In the remaining cases, national courts have applied various legal instruments available in private law to determine the legal consequences of the diverse infringements of Union rights in the context of the horizontal relationship between private parties.9 The following sections provide for a synopsis of the various legal instruments discussed in Part I, and an evaluation of the judicial application of these instruments in the cases discussed in the light of the right to a proportionate remedy as discussed in Chapter 6.

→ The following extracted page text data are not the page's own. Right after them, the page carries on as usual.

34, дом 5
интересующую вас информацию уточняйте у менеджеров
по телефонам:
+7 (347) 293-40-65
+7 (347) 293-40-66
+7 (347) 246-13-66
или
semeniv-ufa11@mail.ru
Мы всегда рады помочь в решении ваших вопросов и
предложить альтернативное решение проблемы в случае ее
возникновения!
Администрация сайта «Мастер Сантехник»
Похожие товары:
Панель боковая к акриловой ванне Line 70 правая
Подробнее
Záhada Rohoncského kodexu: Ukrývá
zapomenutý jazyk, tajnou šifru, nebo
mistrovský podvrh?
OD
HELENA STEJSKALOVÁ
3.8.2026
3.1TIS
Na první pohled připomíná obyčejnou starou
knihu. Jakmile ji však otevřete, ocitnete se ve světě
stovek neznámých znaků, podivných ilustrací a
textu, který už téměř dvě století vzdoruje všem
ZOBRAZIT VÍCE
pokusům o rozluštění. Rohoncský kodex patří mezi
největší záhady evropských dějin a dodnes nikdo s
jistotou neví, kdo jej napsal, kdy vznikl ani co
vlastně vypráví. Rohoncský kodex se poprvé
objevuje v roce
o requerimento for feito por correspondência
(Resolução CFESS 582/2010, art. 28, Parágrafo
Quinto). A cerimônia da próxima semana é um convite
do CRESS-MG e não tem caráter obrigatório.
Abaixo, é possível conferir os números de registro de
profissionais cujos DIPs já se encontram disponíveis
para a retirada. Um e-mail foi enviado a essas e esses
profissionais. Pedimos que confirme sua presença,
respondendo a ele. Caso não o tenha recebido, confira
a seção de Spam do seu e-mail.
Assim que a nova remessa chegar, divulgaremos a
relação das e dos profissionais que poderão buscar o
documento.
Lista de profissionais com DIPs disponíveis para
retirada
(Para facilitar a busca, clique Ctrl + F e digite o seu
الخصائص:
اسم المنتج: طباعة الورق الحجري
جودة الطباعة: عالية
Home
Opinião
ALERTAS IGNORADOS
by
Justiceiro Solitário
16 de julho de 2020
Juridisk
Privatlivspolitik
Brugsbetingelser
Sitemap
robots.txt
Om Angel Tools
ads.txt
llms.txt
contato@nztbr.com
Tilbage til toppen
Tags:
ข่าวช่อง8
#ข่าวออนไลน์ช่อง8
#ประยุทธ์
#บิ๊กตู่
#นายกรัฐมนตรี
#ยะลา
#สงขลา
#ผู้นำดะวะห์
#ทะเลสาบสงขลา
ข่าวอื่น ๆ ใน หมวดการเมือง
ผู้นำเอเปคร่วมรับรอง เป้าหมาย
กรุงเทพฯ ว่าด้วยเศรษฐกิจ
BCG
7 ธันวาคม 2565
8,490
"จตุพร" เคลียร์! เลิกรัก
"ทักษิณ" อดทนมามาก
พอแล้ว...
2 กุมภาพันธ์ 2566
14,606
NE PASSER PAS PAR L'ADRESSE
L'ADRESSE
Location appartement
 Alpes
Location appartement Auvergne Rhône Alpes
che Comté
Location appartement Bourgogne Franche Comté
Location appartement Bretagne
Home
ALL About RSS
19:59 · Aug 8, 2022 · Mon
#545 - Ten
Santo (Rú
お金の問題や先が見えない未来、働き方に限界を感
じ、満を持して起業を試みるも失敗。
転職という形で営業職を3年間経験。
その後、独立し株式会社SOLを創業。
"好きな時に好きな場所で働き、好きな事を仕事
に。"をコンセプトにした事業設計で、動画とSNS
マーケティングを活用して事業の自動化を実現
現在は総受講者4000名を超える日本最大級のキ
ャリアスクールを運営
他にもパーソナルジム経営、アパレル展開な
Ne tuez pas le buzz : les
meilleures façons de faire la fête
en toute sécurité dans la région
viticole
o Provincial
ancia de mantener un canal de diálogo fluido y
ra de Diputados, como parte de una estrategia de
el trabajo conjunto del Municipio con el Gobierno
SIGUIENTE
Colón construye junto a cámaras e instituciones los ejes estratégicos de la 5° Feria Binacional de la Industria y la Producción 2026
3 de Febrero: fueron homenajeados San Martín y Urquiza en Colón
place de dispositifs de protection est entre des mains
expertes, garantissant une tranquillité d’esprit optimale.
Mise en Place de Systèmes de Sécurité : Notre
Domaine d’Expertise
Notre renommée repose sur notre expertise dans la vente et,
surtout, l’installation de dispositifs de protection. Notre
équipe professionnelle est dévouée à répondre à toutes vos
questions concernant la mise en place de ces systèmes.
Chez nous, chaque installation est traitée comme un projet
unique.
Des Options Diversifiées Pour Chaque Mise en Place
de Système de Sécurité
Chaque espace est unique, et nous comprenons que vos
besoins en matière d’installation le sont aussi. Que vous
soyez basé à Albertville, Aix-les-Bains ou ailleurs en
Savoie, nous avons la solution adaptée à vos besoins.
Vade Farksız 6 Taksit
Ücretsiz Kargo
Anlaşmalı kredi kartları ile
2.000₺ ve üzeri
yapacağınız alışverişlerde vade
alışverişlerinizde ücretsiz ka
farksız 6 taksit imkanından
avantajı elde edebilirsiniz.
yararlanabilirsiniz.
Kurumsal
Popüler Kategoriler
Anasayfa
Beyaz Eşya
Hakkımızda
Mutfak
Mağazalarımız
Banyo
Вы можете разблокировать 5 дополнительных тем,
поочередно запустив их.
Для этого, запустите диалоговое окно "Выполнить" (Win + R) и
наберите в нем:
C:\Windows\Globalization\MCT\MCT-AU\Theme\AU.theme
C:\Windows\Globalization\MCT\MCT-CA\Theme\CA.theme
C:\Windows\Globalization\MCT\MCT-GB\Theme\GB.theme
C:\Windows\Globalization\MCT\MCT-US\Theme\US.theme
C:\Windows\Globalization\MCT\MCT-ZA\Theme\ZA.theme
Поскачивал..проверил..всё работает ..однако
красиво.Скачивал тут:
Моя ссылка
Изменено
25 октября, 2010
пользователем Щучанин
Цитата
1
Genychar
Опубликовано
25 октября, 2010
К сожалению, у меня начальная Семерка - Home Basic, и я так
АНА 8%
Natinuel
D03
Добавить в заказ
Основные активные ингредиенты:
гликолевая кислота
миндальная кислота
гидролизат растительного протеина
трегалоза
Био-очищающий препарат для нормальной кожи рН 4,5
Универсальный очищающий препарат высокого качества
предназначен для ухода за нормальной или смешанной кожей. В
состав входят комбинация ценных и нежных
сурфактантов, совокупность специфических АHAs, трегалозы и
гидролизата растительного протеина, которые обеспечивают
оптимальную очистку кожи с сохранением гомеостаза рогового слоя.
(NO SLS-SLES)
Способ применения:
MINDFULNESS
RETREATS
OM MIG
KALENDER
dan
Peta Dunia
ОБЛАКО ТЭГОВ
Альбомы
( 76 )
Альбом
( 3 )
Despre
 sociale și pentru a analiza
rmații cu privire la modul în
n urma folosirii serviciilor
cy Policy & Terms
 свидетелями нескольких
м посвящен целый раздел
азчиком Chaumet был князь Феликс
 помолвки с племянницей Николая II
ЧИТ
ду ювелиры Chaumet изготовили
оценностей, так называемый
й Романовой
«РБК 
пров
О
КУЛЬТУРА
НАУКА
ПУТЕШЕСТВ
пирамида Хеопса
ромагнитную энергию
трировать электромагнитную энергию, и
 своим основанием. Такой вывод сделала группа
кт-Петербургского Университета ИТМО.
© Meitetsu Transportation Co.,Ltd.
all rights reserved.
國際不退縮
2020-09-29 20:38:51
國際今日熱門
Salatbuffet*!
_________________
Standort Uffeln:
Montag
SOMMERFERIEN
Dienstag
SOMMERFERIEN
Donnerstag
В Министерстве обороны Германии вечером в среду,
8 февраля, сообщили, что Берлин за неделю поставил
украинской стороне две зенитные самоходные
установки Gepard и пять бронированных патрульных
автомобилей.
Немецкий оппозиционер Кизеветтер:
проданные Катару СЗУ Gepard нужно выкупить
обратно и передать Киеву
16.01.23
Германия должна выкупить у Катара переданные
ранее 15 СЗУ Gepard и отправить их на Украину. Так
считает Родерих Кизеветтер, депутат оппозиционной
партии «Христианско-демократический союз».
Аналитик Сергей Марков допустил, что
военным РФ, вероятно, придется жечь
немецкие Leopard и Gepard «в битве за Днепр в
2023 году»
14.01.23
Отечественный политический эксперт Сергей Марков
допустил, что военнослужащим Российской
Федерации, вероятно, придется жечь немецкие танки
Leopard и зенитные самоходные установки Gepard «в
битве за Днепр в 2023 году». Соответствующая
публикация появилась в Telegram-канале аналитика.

309. It is recalled that the principle of procedural autonomy gives Member States freedom in determining the remedies for infringements of Union law in horizontal legal relationships. The latitude of Member States to provide for a remedy for infringements of Union law is limited by the principles of equivalence and effectiveness as well as by the standards that the Court of Justice has formulated in its case law on effective judicial protection.10 As indicated, as regards civil remedies both the legislature and the judiciary are under an obligation to provide for proportionate remedies. This study particularly focuses on the determination of remedies by national courts and hence on the concrete judicial balancing exercise.11 The aim is to gain insight into whether national remedies for infringements of Union law blend in with the standards of effective and proportionate judicial protection laid down by the Court of Justice. This insight is relevant for the answer to the question whether the effective judicial protection of private parties for infringements of rights stemming from Union law in horizontal legal relationships is safeguarded properly, or whether the amalgamation of Union law and national remedies in some respects requires further attention.